*TASK PROMPT*: Filter this data down to the lines that hold "study", and copy them.

*RAW DATA*:
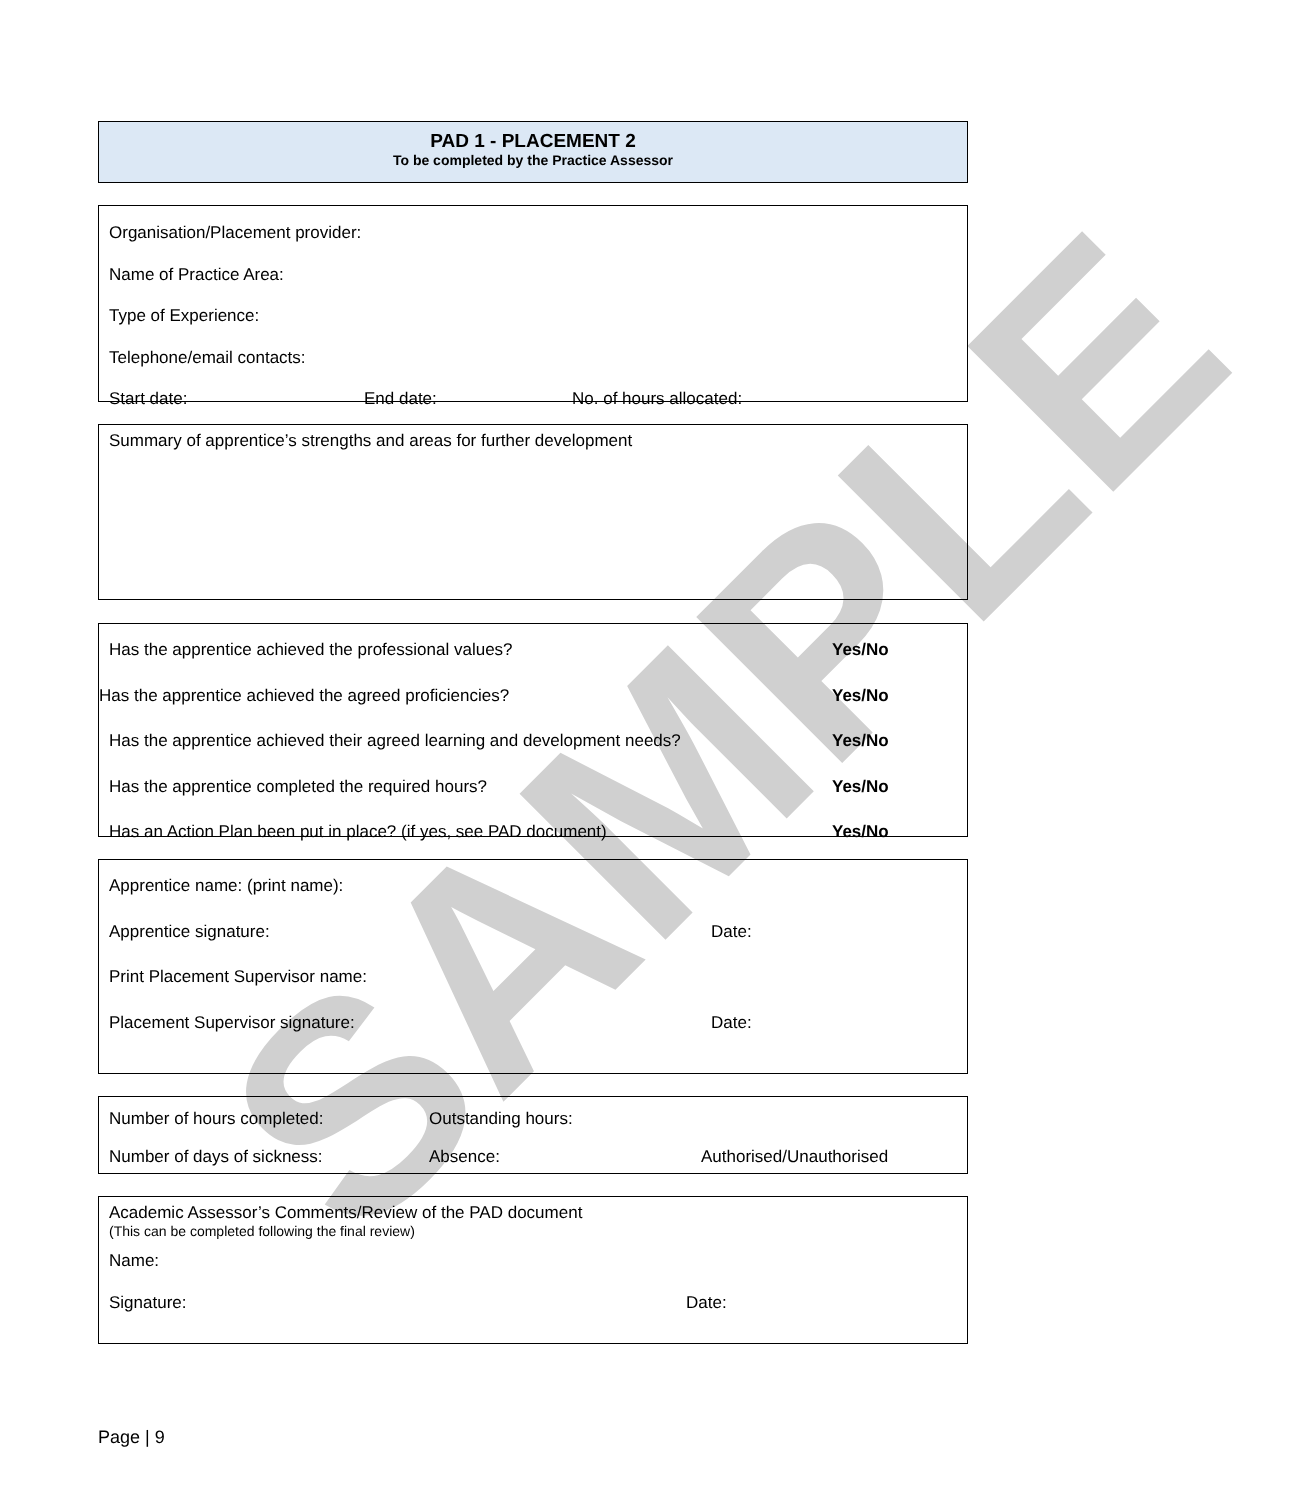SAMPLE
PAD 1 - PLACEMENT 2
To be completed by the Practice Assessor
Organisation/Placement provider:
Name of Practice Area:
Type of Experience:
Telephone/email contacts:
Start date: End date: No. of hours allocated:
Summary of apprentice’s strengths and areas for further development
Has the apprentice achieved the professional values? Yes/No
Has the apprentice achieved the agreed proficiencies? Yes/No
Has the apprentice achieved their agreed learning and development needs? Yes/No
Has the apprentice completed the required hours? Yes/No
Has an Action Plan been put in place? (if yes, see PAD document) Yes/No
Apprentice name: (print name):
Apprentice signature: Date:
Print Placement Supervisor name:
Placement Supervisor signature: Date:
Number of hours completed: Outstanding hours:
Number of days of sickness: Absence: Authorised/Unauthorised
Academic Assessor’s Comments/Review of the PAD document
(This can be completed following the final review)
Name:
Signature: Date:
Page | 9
* * *
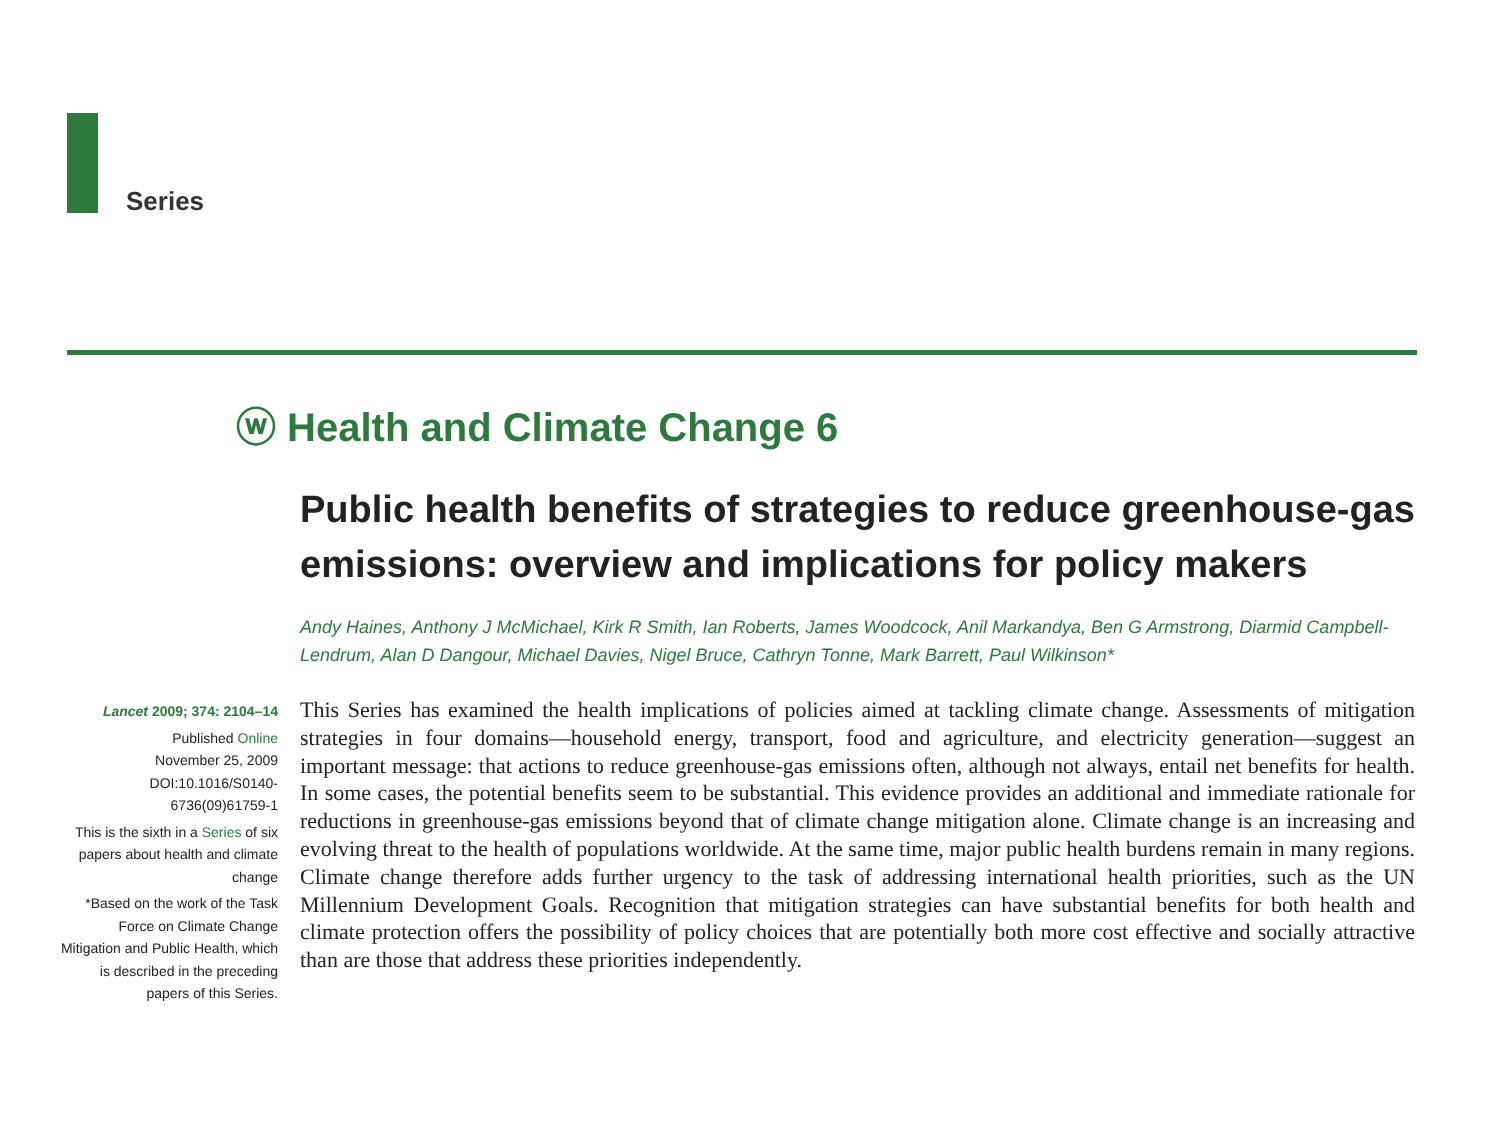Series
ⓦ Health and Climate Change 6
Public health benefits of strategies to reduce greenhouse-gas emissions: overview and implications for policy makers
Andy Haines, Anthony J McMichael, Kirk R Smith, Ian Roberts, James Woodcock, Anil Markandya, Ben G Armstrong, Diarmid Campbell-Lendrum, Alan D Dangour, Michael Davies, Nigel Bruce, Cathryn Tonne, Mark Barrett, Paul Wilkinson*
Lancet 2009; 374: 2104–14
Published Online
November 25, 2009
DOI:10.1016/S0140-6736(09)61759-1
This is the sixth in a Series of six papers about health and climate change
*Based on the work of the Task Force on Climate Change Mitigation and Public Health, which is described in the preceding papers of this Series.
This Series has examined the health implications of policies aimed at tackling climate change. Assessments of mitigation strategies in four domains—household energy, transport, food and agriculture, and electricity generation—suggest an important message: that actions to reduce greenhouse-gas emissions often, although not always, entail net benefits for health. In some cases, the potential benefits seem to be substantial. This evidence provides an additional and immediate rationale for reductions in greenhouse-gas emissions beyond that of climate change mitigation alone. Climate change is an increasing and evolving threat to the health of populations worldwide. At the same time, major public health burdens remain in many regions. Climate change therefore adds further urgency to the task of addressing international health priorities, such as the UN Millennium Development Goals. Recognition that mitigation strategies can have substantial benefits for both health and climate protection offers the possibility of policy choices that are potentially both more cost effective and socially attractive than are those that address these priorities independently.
---
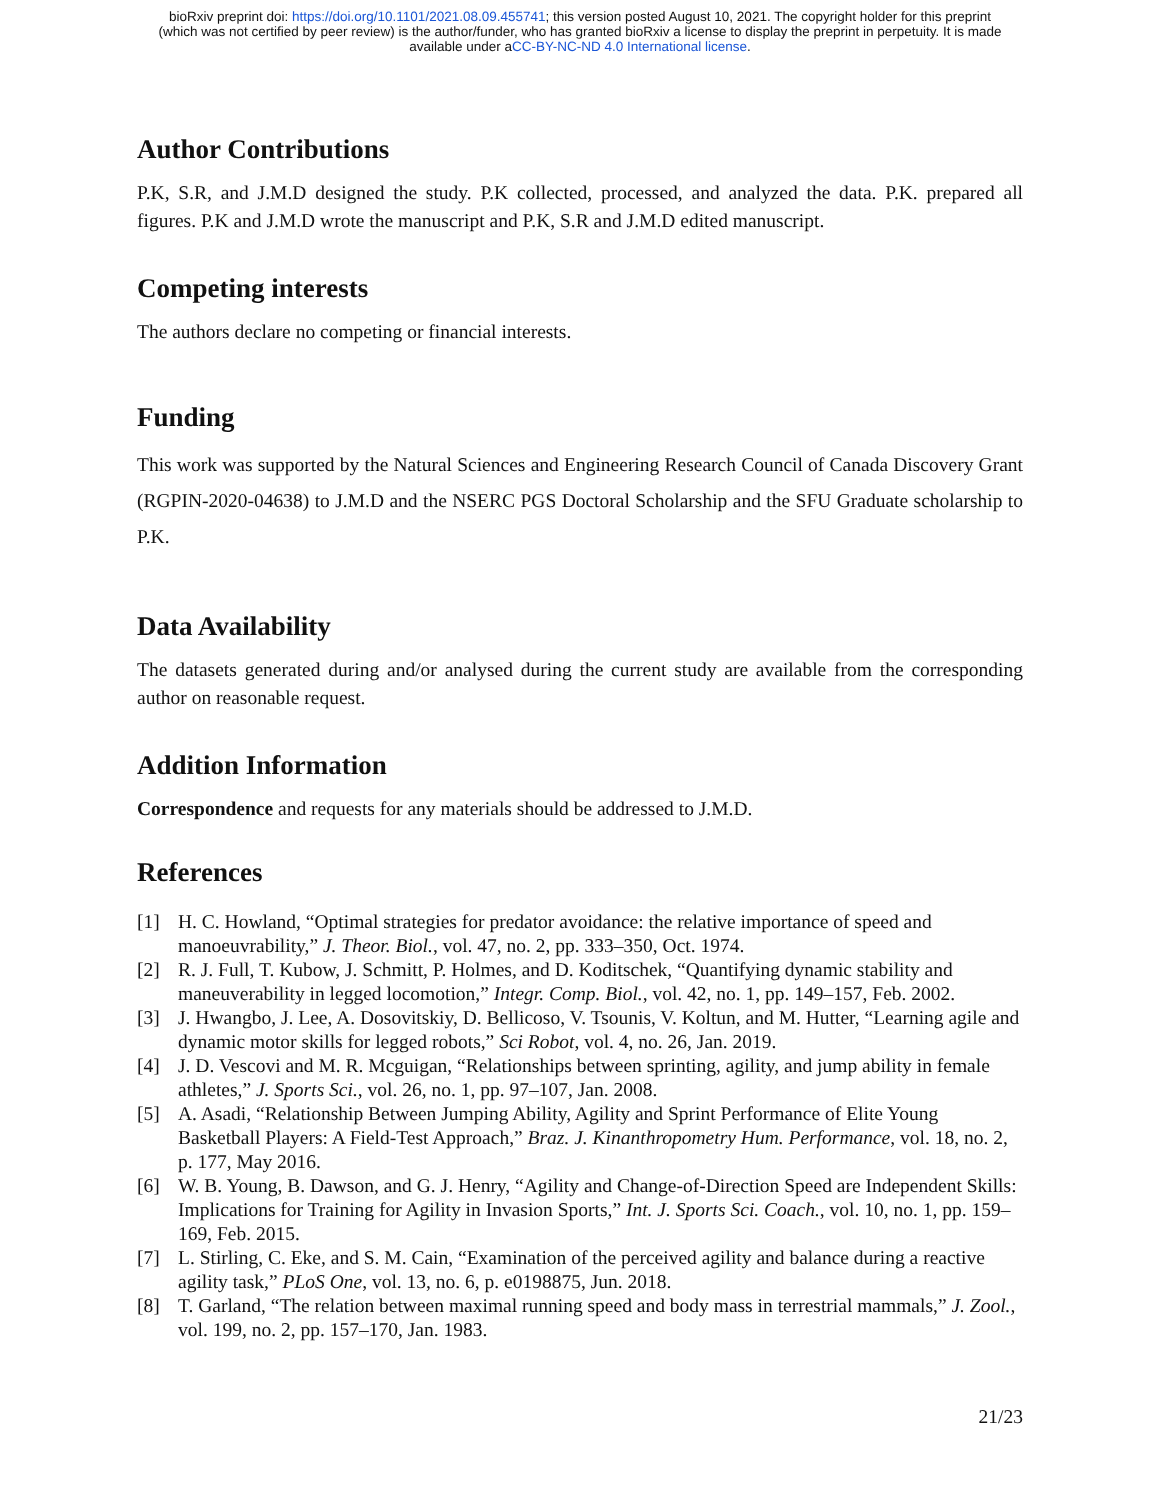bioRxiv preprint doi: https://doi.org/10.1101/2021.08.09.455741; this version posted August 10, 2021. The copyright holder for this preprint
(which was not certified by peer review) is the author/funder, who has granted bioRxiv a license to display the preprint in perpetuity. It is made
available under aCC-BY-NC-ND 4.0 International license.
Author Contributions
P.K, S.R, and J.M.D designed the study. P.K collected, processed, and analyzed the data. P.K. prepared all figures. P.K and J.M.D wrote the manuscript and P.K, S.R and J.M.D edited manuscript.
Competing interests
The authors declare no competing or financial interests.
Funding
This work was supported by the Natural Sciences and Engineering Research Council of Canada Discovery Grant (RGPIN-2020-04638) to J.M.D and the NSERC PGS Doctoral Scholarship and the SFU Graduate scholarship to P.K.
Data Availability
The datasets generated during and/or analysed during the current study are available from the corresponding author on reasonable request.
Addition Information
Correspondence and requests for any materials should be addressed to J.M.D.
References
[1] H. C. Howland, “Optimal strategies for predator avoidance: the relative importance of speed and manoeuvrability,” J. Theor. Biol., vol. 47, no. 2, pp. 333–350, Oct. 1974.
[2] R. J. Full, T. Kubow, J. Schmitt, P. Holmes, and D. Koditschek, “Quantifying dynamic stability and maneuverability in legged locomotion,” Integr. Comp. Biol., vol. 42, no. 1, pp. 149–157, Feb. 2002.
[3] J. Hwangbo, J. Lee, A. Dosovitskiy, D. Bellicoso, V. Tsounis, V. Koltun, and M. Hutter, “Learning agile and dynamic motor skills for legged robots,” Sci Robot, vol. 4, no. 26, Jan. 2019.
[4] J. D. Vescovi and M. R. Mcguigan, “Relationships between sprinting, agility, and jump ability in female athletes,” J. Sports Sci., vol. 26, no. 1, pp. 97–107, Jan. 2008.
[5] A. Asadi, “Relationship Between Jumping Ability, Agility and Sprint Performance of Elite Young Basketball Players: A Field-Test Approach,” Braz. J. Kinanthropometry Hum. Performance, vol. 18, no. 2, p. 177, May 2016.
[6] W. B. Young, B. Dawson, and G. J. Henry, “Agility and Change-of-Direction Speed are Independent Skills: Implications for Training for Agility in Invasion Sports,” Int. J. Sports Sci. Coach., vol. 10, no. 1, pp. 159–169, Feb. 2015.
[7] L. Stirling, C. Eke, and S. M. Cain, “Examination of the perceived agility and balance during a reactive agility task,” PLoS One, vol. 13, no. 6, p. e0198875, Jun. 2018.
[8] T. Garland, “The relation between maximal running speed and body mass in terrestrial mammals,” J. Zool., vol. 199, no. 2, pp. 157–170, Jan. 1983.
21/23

*EXERCISE SOLUTION*:
P.K, S.R, and J.M.D designed the study. P.K collected, processed, and analyzed the data. P.K. prepared all figures. P.K and J.M.D wrote the manuscript and P.K, S.R and J.M.D edited manuscript.
The datasets generated during and/or analysed during the current study are available from the corresponding author on reasonable request.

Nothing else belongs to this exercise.